##### SOURCE INFORMATION #####
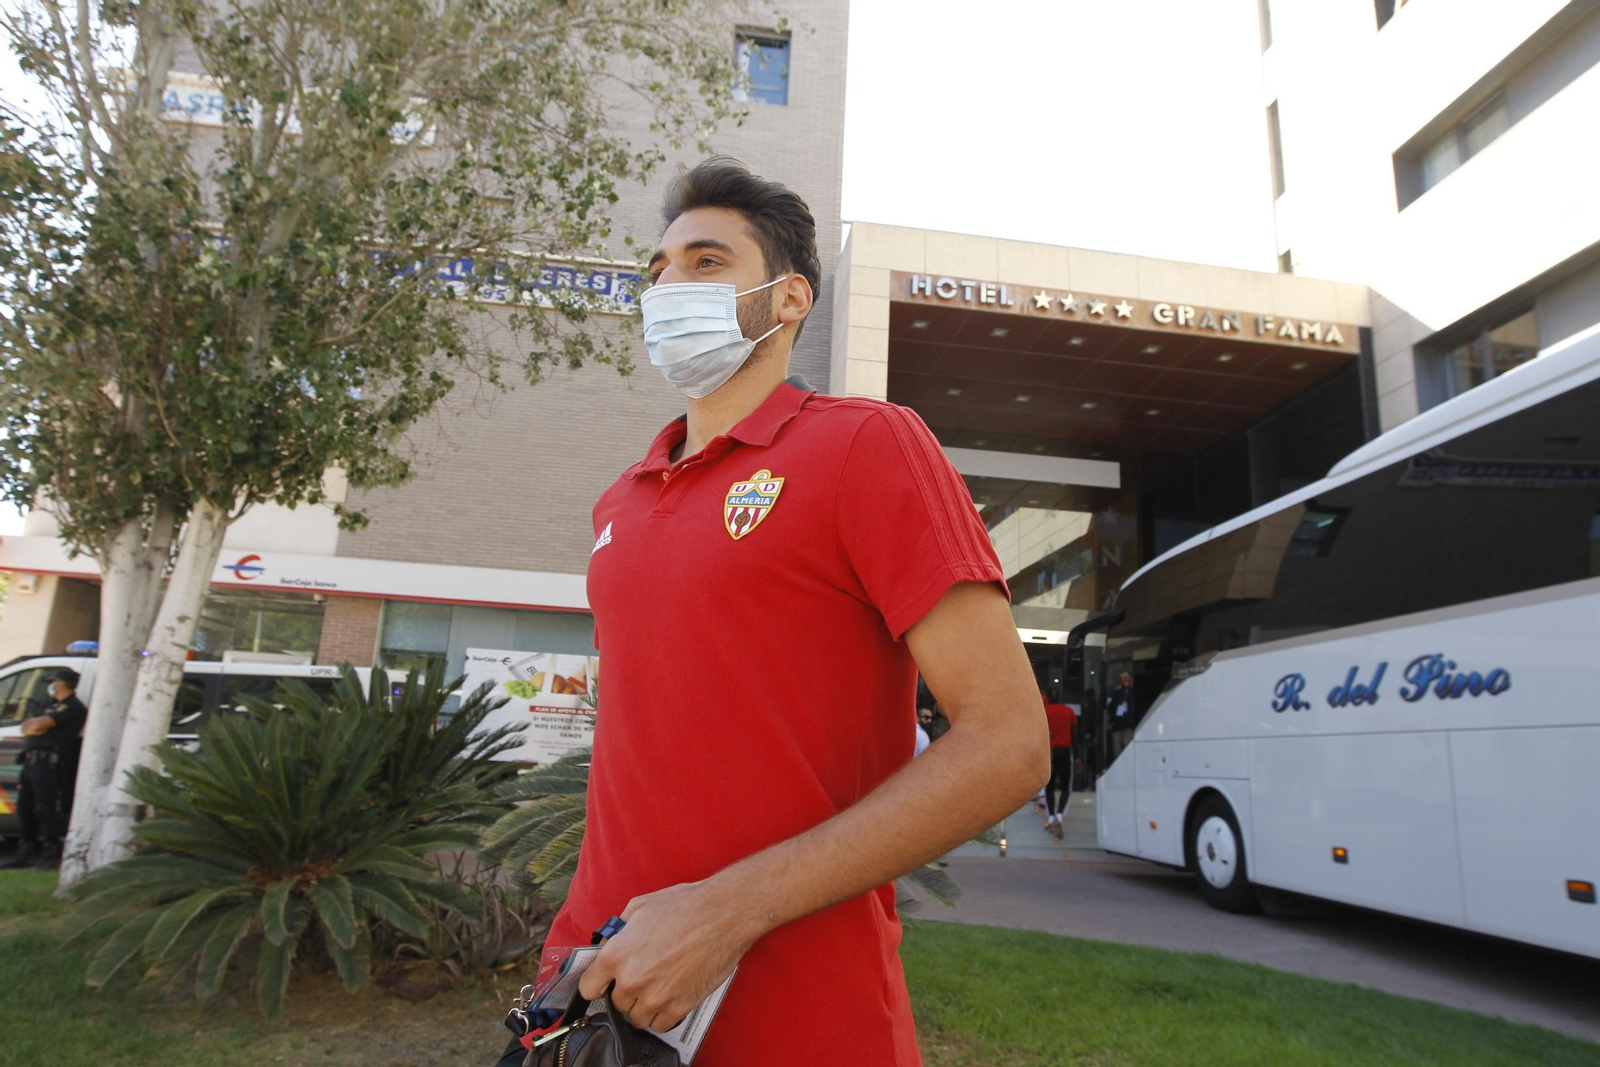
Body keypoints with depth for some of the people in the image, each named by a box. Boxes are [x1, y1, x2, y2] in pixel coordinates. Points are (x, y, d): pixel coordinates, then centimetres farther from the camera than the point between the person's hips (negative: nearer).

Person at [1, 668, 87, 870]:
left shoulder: (72, 707, -6)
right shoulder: (54, 705, 27)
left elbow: (41, 724, -15)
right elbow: (28, 726, 20)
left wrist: (31, 725, 6)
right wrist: (33, 726, -3)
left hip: (49, 761, -10)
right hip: (33, 760, 10)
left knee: (45, 806, -13)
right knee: (24, 807, 14)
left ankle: (51, 853, -10)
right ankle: (27, 852, 23)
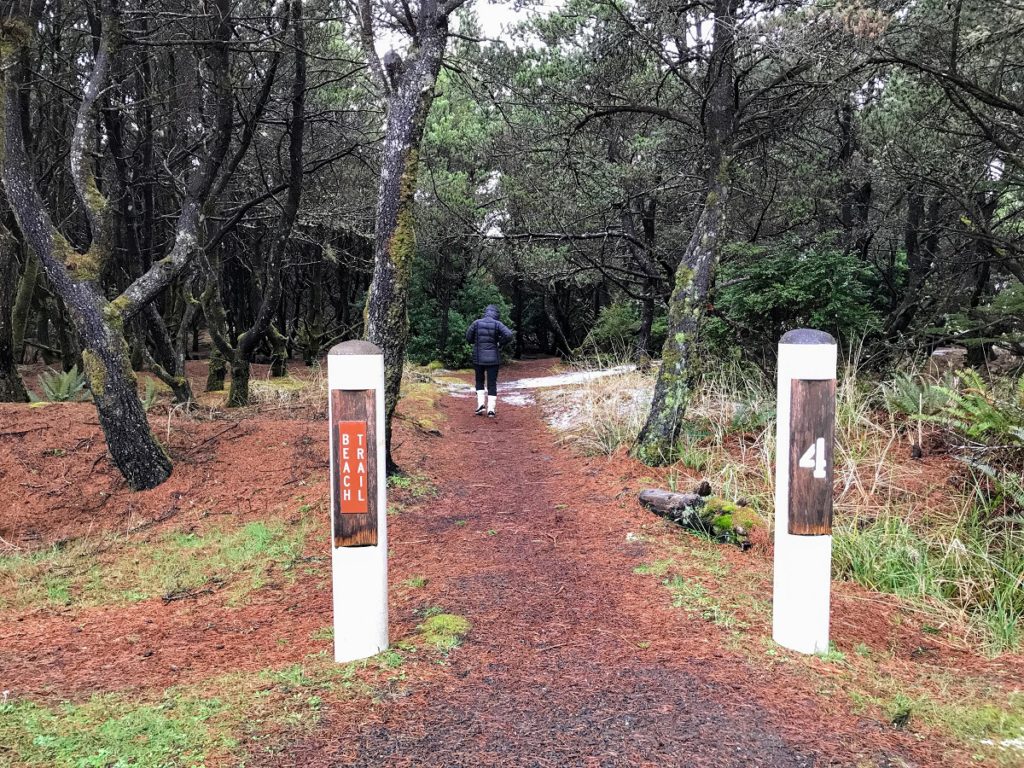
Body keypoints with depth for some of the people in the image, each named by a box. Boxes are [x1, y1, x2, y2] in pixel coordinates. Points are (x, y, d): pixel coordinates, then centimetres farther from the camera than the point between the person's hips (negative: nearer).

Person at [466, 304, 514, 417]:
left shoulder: (476, 323, -2)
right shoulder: (497, 324, -6)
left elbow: (468, 337, 4)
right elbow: (508, 335, -18)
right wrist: (500, 344, -2)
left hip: (478, 358, 1)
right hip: (493, 358, -1)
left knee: (480, 381, 19)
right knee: (492, 384, 7)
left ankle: (480, 404, 3)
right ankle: (491, 409, 1)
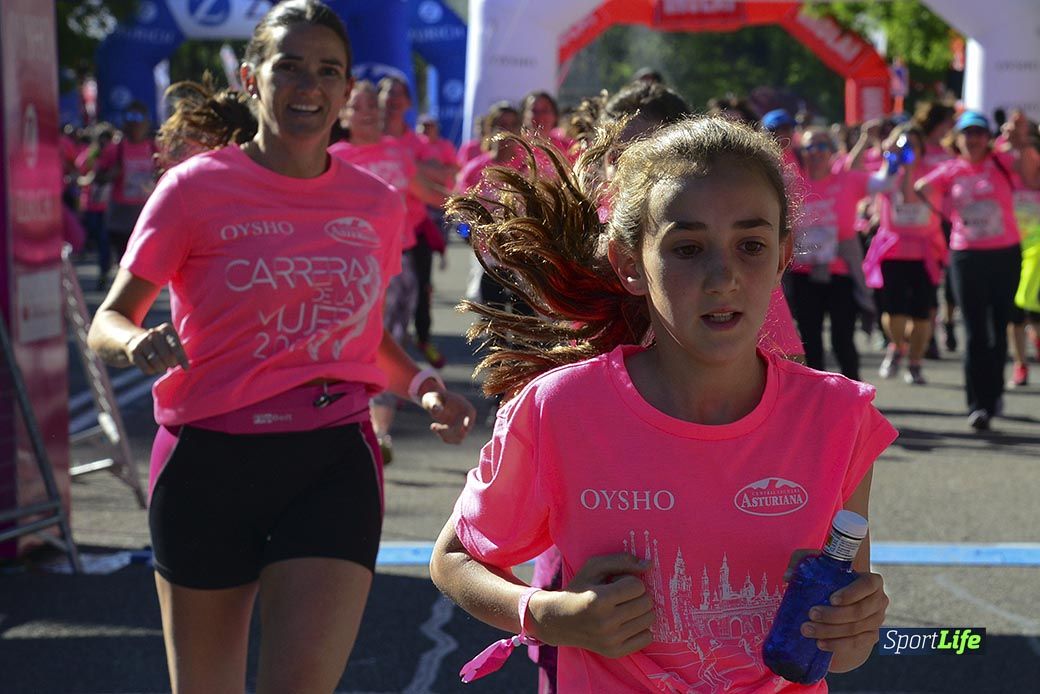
#####
In the records above, find the line with "left knee: (45, 806, -13)". Print exactly from there through the line with "left shoulder: (476, 323, -2)", minus the pictures.

left knee: (45, 806, -13)
right knee: (24, 807, 14)
left ankle: (51, 853, -10)
right ankle: (27, 852, 23)
Body keypoints with depth for some of the people in the image, each named by a box. Boxes are [x1, y1, x2, y2] in pixel coordinates. Points are (x, y, d): pixel coordinates, then centimetres farther from the camera than the point between the person's hips (negative: nearer).

Person at [466, 304, 514, 417]:
left shoulder: (476, 323, -2)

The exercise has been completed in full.